Ms. Liss showed the children two different episodes of a Saturday-morning cartoon called "Superfriends," one containing violence along with a moral message and one that had only the message. She found that violence detracted from the moral point of the story.
Kindergarten children who saw the nonviolent episode were able to give a more accurate description of plot and message than the fourth graders who had watched a violent episode, she said.
Dyslexia, a language disorder most often found in boys, affects thousands of American children, impeding their progress in school. And in some cases, it blights their chances for success in adult life.
A new study, however, suggests that with appropriate and intensive educational intervention, dyslexic boys may have better prospects for academic and occupational success than had previously been believed.
Conducted by a group of researchers from The Johns Hopkins University in Baltimore, the study is based on a follow-up of several hundred boys who attended a special school for dyslexic boys, the Gow School in South Wales, N.Y.

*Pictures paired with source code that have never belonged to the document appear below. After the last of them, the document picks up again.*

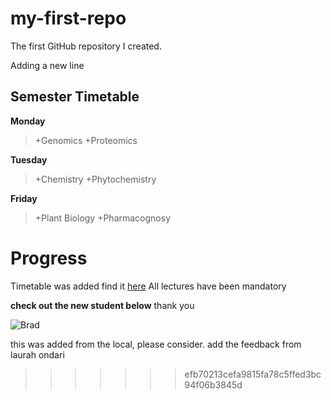 # my-first-repo
The first GitHub repository I created.

Adding a new line


## Semester Timetable

**Monday**
>+Genomics
>+Proteomics

**Tuesday**
>+Chemistry
>+Phytochemistry

**Friday**
>+Plant Biology
>+Pharmacognosy


# Progress
Timetable was added find it [here](https://github.com/Programming-SBCG853-Cohort3/learningGit)
All lectures have been mandatory

**check out the new student below**
thank you



![Brad](https://avatars0.githubusercontent.com/u/72727098?s=460&v=4)

[Brad]:https://avatars0.githubusercontent.com/u/72727098?s=460&v=4 "New Student"

this was added from the local, please consider.
add the feedback from laurah ondari
>>>>>>> efb70213cefa9815fa78c5ffed3bc94f06b3845d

The researchers traced the progress of 579 students who graduated from the school between 1940 and 1977. They found that although the students had been diagnosed as "severely disabled"--but of normal intelligence--many subsequently graduated from college and entered careers that require a good deal of reading.

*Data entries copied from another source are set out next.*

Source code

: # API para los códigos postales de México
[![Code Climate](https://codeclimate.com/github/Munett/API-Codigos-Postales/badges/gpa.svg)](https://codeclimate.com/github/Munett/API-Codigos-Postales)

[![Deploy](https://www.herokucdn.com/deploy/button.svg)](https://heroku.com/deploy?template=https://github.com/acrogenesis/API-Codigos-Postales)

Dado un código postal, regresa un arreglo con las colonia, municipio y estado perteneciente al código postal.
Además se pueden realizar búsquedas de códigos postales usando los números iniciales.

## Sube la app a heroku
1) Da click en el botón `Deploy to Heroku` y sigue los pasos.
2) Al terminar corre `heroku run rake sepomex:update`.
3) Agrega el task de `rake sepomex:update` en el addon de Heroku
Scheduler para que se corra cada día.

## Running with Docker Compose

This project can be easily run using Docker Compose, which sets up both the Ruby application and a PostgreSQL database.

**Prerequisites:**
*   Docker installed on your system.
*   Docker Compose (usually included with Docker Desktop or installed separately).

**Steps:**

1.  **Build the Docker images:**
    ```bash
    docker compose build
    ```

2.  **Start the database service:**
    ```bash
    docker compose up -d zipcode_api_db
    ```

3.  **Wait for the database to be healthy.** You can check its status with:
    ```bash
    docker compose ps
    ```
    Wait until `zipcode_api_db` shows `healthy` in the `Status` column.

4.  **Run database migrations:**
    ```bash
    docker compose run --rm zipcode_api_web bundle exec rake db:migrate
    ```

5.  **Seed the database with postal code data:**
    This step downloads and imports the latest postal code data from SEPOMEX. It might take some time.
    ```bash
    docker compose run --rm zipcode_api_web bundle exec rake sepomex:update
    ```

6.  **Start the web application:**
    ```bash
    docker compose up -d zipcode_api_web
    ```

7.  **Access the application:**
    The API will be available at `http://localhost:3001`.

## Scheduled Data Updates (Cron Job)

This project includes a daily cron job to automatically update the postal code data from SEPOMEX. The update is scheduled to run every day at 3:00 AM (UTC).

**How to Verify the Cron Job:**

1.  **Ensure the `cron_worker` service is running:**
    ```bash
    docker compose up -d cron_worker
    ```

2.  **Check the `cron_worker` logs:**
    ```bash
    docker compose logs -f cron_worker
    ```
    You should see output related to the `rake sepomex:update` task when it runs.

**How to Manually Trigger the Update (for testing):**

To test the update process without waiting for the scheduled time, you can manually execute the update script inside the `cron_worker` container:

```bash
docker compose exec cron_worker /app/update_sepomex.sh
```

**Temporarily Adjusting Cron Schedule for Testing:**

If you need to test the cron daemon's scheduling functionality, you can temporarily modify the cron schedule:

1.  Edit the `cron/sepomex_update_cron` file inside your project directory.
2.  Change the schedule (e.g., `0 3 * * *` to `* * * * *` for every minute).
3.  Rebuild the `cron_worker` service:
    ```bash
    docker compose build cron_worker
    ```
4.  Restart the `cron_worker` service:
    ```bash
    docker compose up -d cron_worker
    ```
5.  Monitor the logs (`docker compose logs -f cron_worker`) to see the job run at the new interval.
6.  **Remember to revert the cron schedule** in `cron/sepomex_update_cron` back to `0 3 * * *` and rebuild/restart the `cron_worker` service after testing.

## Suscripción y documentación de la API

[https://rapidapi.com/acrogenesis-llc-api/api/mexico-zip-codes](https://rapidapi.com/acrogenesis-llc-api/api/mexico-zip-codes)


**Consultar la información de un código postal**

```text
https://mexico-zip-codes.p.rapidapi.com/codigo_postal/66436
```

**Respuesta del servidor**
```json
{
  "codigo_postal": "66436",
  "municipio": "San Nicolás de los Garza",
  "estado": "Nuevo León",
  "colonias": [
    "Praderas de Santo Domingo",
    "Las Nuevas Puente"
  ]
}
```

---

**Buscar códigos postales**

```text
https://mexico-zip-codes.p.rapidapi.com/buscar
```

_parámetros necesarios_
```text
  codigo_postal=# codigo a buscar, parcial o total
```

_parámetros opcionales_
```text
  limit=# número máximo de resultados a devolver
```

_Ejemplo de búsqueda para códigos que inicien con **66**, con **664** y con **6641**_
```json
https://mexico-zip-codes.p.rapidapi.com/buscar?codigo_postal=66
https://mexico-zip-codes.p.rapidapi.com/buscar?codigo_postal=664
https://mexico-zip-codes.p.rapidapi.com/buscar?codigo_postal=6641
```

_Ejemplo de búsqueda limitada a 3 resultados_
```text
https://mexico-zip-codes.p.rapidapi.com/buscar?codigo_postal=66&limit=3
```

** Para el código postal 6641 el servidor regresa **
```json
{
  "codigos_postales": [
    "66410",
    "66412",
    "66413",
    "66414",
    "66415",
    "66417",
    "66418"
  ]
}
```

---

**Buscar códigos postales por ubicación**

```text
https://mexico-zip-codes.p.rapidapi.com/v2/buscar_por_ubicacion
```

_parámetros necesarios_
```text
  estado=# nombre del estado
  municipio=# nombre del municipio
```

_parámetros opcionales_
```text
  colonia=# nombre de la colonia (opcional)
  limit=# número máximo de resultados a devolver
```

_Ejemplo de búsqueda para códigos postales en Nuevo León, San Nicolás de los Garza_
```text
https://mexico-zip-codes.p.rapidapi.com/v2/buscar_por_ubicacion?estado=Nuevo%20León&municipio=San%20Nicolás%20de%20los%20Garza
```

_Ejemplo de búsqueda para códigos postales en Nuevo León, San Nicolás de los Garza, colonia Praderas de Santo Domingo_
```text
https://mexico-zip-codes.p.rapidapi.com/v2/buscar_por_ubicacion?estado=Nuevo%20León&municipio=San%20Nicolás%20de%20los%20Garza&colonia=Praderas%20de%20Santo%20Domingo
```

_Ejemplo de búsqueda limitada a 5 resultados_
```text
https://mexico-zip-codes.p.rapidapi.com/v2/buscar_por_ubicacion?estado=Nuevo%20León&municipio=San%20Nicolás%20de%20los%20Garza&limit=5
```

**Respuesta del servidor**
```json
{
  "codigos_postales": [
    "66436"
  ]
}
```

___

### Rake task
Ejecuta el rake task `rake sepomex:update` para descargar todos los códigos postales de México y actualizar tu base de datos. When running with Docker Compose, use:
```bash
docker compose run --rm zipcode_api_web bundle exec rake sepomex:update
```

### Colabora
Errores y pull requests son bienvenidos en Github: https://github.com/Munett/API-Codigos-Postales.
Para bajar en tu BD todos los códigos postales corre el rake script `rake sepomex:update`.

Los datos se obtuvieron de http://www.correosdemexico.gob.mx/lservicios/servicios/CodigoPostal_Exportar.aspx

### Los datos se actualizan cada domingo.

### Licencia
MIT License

Of those studied, 58 percent completed college with a bachelor's degree; 10 percent earned post-graduate degrees. Nearly half went on to careers in management or administration, and 15 percent became engineers or craftsmen.

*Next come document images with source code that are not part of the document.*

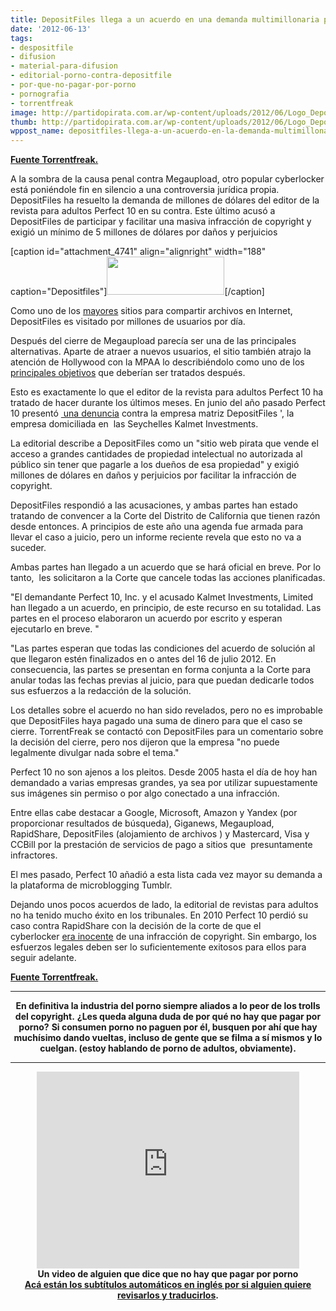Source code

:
 ```yaml
---
title: DepositFiles llega a un acuerdo en una demanda multimillonaria por piratería
date: '2012-06-13'
tags:
- despositfile
- difusion
- material-para-difusion
- editorial-porno-contra-depositfile
- por-que-no-pagar-por-porno
- pornografia
- torrentfreak
image: http://partidopirata.com.ar/wp-content/uploads/2012/06/Logo_Depositfiles.jpg
thumb: http://partidopirata.com.ar/wp-content/uploads/2012/06/Logo_Depositfiles-150x61.jpg
wppost_name: depositfiles-llega-a-un-acuerdo-en-la-demanda-multimillonaria-por-pirateria
---
```


<strong><a href="https://torrentfreak.com/depositfiles-settles-multi-million-dollar-piracy-lawsuit-120613/" target="_blank">Fuente Torrentfreak.</a></strong>

A la sombra de la causa penal contra Megaupload, otro popular cyberlocker está poniéndole fin en silencio a una controversia jurídica propia. DepositFiles ha resuelto la demanda de millones de dólares del editor de la revista para adultos Perfect 10 en su contra. Este último acusó a  DepositFiles de participar y facilitar una masiva infracción de copyright y exigió un mínimo de 5 millones de dólares por daños y perjuicios

[caption id="attachment_4741" align="alignright" width="188" caption="Depositfiles"]<a href="http://partidopirata.com.ar/wp-content/uploads/2012/06/Logo_Depositfiles.jpg"><img class="size-full wp-image-4741" title="Logo_Depositfiles" src="http://partidopirata.com.ar/wp-content/uploads/2012/06/Logo_Depositfiles.jpg" alt="" width="188" height="61" /></a>[/caption]

Como uno de los <a href="http://torrentfreak.com/top-10-largest-file-sharing-sites-110828/">mayores</a> sitios para compartir archivos en Internet, DepositFiles es visitado por millones de usuarios por día.

Después del cierre de Megaupload parecía ser una de las principales alternativas. Aparte de atraer a nuevos usuarios, el sitio también atrajo la atención de Hollywood con la MPAA lo describiéndolo como uno de los <a href="http://torrentfreak.com/mpaa-targets-fileserve-mediafire-wupload-putlocker-and-depositfiles-120331/">principales objetivos</a> que deberían ser tratados después.

Esto es exactamente lo que el editor de la revista para adultos Perfect 10 ha tratado de hacer durante los últimos meses. En junio ​​del año pasado Perfect 10 presentó <a href="http://www.scribd.com/doc/96801721/Depositfiles-Complaint"> una denuncia</a> contra la empresa matriz DepositFiles ', la empresa domiciliada en  las Seychelles Kalmet Investments.

La editorial describe a DepositFiles como un "sitio web pirata que vende el acceso a grandes cantidades de propiedad intelectual no autorizada al público sin tener que pagarle a los dueños de esa propiedad" y exigió millones de dólares en daños y perjuicios por facilitar la infracción de copyright.

DepositFiles respondió a las acusaciones, y ambas partes han estado tratando de convencer a la Corte del Distrito de California que tienen razón desde entonces. A principios de este año una agenda fue armada para llevar el caso a juicio, pero un informe reciente revela que esto no va a suceder.

Ambas partes han llegado a un acuerdo que se hará oficial en breve. Por lo tanto,  les solicitaron a la Corte que cancele todas las acciones planificadas.

"El demandante Perfect 10, Inc. y el acusado Kalmet Investments, Limited han llegado a un acuerdo, en principio, de este recurso en su totalidad. Las partes en el proceso elaboraron un acuerdo por escrito y esperan ejecutarlo en breve. "

"Las partes esperan que todas las condiciones del acuerdo de solución al que llegaron estén finalizados en o antes del 16 de julio 2012. En consecuencia, las partes se presentan en forma conjunta a la Corte para anular todas las fechas previas al juicio, para que puedan dedicarle todos sus esfuerzos a la redacción de la solución.

Los detalles sobre el acuerdo no han sido revelados, pero no es improbable que DepositFiles haya pagado una suma de dinero para que el caso se cierre. TorrentFreak se contactó con DepositFiles para un comentario sobre la decisión del cierre, pero nos dijeron que la empresa "no puede legalmente divulgar nada sobre el tema."

Perfect 10 no son ajenos a los pleitos. Desde 2005 hasta el día de hoy han demandado a varias empresas grandes, ya sea por utilizar supuestamente sus imágenes sin permiso o por algo conectado a una infracción.

Entre ellas cabe destacar a Google, Microsoft, Amazon y Yandex (por proporcionar resultados de búsqueda), Giganews, Megaupload, RapidShare, DepositFiles (alojamiento de archivos ) y Mastercard, Visa y CCBill por la prestación de servicios de pago a sitios que  presuntamente infractores.

El mes pasado, Perfect 10 añadió a esta lista cada vez mayor su demanda a la plataforma de microblogging Tumblr.

Dejando unos pocos acuerdos de lado, la editorial de revistas para adultos no ha tenido mucho éxito en los tribunales. En 2010 Perfect 10 perdió su caso contra RapidShare con la decisión de la corte de que el cyberlocker <a href="http://torrentfreak.com/rapidshare-not-guilty-of-copyright-infringement-us-court-rules-100520/">era inocente</a> de una infracción de copyright. Sin embargo, los esfuerzos legales deben ser lo suficientemente exitosos para ellos para seguir adelante.

<strong><a href="https://torrentfreak.com/depositfiles-settles-multi-million-dollar-piracy-lawsuit-120613/" target="_blank">Fuente Torrentfreak.</a></strong>

<hr />
<p style="text-align: center;"><strong>En definitiva la industria del porno siempre aliados a lo peor de los trolls del copyright.</strong>
<strong> ¿Les queda alguna duda de por qué no hay que pagar por porno?</strong>
<strong> Si consumen porno no paguen por él, busquen por ahí que hay muchísimo dando vueltas, incluso de gente que se filma a sí mismos y lo cuelgan. (estoy hablando de porno de adultos, obviamente).</strong></p>


<hr />

<center>
<iframe src="http://www.youtube.com/embed/IMOuIfyTlI0" frameborder="0" width="420" height="315"></iframe>
<strong> </strong></center><center></center><center><strong>Un video de alguien que dice que no hay que pagar por porno</strong></center><center></center><center><strong><a href="https://rapidshare.com/files/4188739406/porno.txt" target="_blank">Acá están los subtítulos automáticos en inglés por si alguien quiere revisarlos y traducirlos</a>.</strong></center>

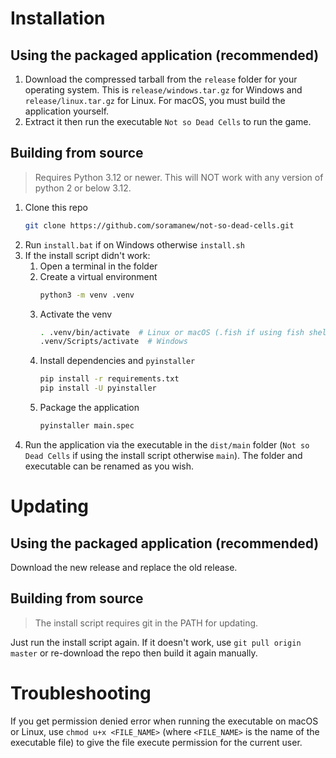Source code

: # Installation

## Using the packaged application (recommended)
1. Download the compressed tarball from the `release` folder for your operating system. This is `release/windows.tar.gz` for Windows and `release/linux.tar.gz` for Linux. For macOS, you must build the application yourself.
2. Extract it then run the executable `Not so Dead Cells` to run the game.

## Building from source

> Requires Python 3.12 or newer. This will NOT work with any version of python 2 or below 3.12.

1. Clone this repo
    ```sh
    git clone https://github.com/soramanew/not-so-dead-cells.git
    ```
2. Run `install.bat` if on Windows otherwise `install.sh`
3. If the install script didn't work:
    1. Open a terminal in the folder
    2. Create a virtual environment
        ```sh
        python3 -m venv .venv
        ```
    3. Activate the venv
        ```sh
        . .venv/bin/activate  # Linux or macOS (.fish if using fish shell, .csh for c shell)
        .venv/Scripts/activate  # Windows
        ```
    4. Install dependencies and `pyinstaller`
        ```sh
        pip install -r requirements.txt
        pip install -U pyinstaller
        ```
    5. Package the application
        ```sh
        pyinstaller main.spec
        ```
4. Run the application via the executable in the `dist/main` folder (`Not so Dead Cells` if using the install script otherwise `main`). The folder and executable can be renamed as you wish.

# Updating

## Using the packaged application (recommended)
Download the new release and replace the old release.

## Building from source

> The install script requires git in the PATH for updating.

Just run the install script again.
If it doesn't work, use `git pull origin master` or re-download the repo then build it again manually.

# Troubleshooting
If you get permission denied error when running the executable on macOS or Linux, use `chmod u+x <FILE_NAME>` (where `<FILE_NAME>` is the name of the executable file) to give the file execute permission for the current user.
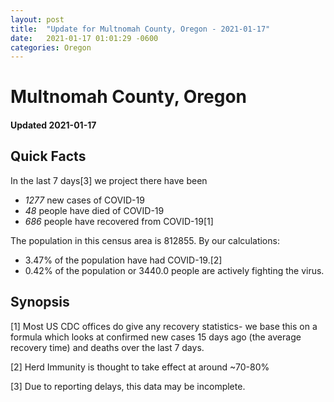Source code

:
 ```yaml
---
layout: post
title:  "Update for Multnomah County, Oregon - 2021-01-17"
date:   2021-01-17 01:01:29 -0600
categories: Oregon
---
```


# Multnomah County, Oregon
#### Updated 2021-01-17

## Quick Facts

In the last 7 days[3] we project there have been
- *1277* new cases of COVID-19
- *48* people have died of COVID-19
- *686* people have recovered from COVID-19[1]

The population in this census area is 812855. By our calculations:
- 3.47% of the population have had COVID-19.[2]
- 0.42% of the population or 3440.0 people are actively fighting the virus.

## Synopsis




[1] Most US CDC offices do give any recovery statistics- we base this on a formula which looks at confirmed new cases
15 days ago (the average recovery time) and deaths over the last 7 days.

[2] Herd Immunity is thought to take effect at around ~70-80%

[3] Due to reporting delays, this data may be incomplete.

More than half of those surveyed now enjoy reading for pleasure, and only 12 percent "still consider reading a chore," according to a summary of the study issued by the Gow School.
The researchers found that the "nature and scope" of the school's remedial program had a strong effect on future success.
The most significant factor in predicting success was found to be a special "reconstructive language course," which students take for 45 minutes a day, six days a week. "We do a tremendous amount of phonics and vocabulary," said David Gow, headmaster of the school. Teachers in the course also devote a great deal of time to spelling, reading aloud, and language drills.
Many of the students, who enter the school in the 7th grade, have been taught to read by a "look-see" method that is ineffective for children who have perceptual disabilities. The reconstructive language program is designed to break students of their old reading habits and to instill new ones, Mr. Gow said.
To the best of his knowledge, Mr. Gow said, the course has not been adopted by any other schools.